For hospitals, payors, and pharmaceutical companies, EPC Group enforces HIPAA, business associate agreements, and Microsoft Purview sensitivity labels for protected health information. Epic and Cerner integration patterns are part of our regulated-industry library, alongside 21 CFR Part 11 e-signature controls for clinical trials and validated SharePoint document workflows for life-sciences manufacturing.

Government and defense contractors

For federal agencies and CMMC-regulated suppliers, EPC Group delivers FedRAMP Moderate and High posture, GCC and GCC High tenants, CUI handling, and ITAR-controlled data segregation. Errin O'Connor (CEO and founder) is a contributor to the FedRAMP framework; that direct authorship shows up in how we architect Conditional Access for government endpoints.
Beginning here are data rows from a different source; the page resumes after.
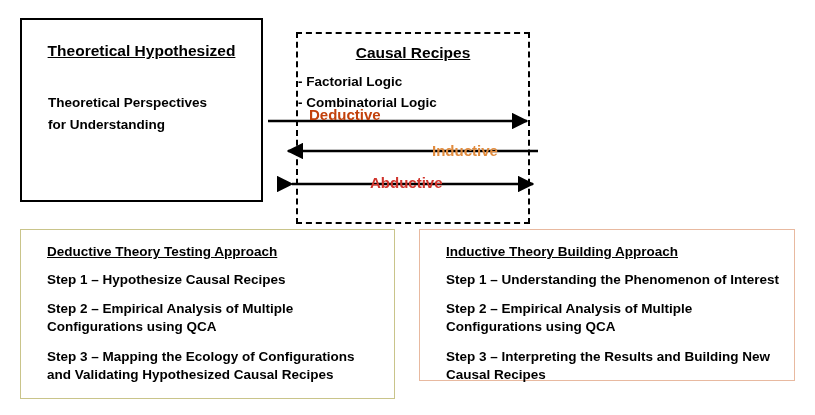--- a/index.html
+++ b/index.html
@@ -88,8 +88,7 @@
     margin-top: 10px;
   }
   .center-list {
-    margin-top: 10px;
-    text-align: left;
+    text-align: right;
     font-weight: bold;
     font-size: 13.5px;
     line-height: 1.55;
Compliance-native, not bolted on

Zero governance audit failures across 11,000-plus enterprise engagements. HIPAA, SOC 2, FINRA, FedRAMP, and CMMC controls are engineered into the tenant on day one with audit-ready evidence. The regulated-industry posture is the baseline, not an upgrade tier.

Engagement models

Three engagement models cover most enterprise needs. Most clients start with a fixed-fee accelerator and grow into a full program or a managed-services retainer.

  • Fixed-fee accelerators — Copilot Readiness, Security Hardening, Tenant Health Check, SharePoint Migration, Teams Governance. Defined scope and price. Typical range $25,000 to $150,000 over four to twelve weeks.
  • Project engagements — full migration or governance program with milestone-based billing. Discovery through hypercare. Typical range $150,000 to $750,000-plus over three to nine months.
  • Managed services — tiered retainer for ongoing operations. Named senior architect on the account. From $3,500 per month with a twelve-month minimum.